To assess the contribution of the responsive neurons on decoding (identified in Stimulus-aligned responsive neurons found primarily in parahippocampal cortex), we compared the decoding performance for subpopulations which did or did not contain these neurons. a) Illustration of neuronal sets used in the decoding comparisons (triangles represent neurons). An example of the complete population is shown in the left-most section, which depicts Non-responsive (only) and Responsive (only) cells, with a simulated example of a respective peri-stimulus time histogram (onset raster, grey and magenta). A Non-responsive (size-matched) group (middle section) was randomly subsampled from the total population to have a size-matched comparison to the total set of responsive neurons. The Responsive (size-matched) set (right-most section) consisted of all responsive neurons padded with randomly selected non-responsive neurons to match the total Non-responsive (only) population. b,c) Decoding performances for discussed subpopulations for the character label Summer and Camera Cuts. Number of responsive neurons for the respective subpopulation reported in parentheses.

500 neurons are sufficient to reach peak decoding performance.

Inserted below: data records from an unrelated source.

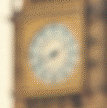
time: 8:40
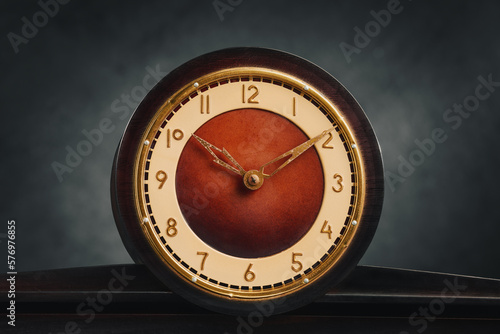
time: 10:09
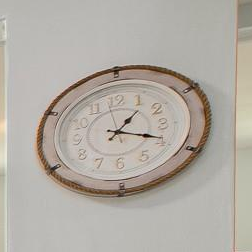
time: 1:18
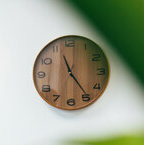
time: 11:24
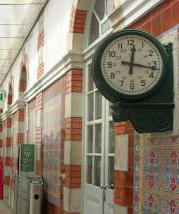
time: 12:16
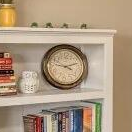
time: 9:11
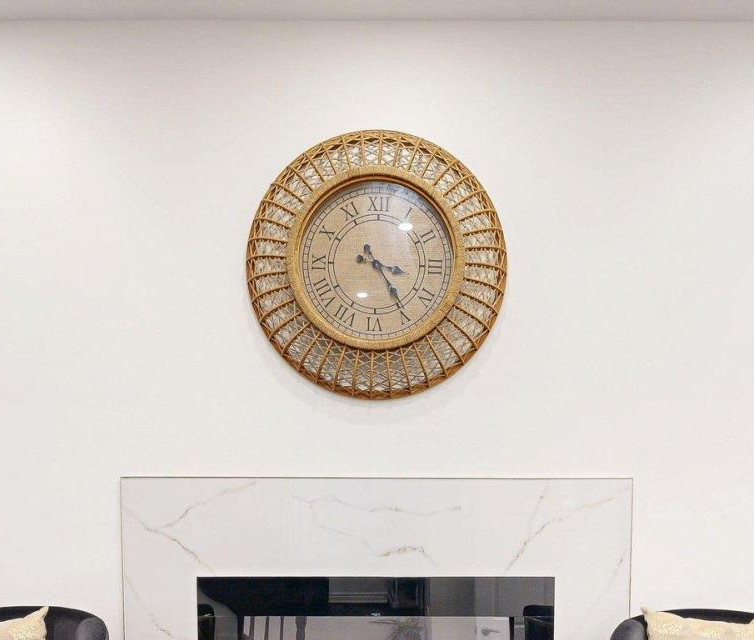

a) Decoding performances for the character Summer for subpopulations of top-performing neurons, testing various sizes ranging from 1% to 100% of the full population (absolute numbers of neurons are reported in parenthesis). Mean performance across different splits is reported, and standard error of the mean is visualized by the error bars. b) Number of overlapping neurons across rankings for different sizes of subpopulations of top-performing neurons (pink). As a baseline, we compare the number of overlapping neurons to the number expected by chance (grey), and we observed a notably higher intersection of top-ranked neurons across the splits. Additionally, the overlap between the intersection of top-ranked neurons and the previously defined responsive neurons is shown (black). c, d) Overlapping neurons (in total 78) in subpopulations of 500 top-performing neurons for each ranking were distributed across patients and MTL regions.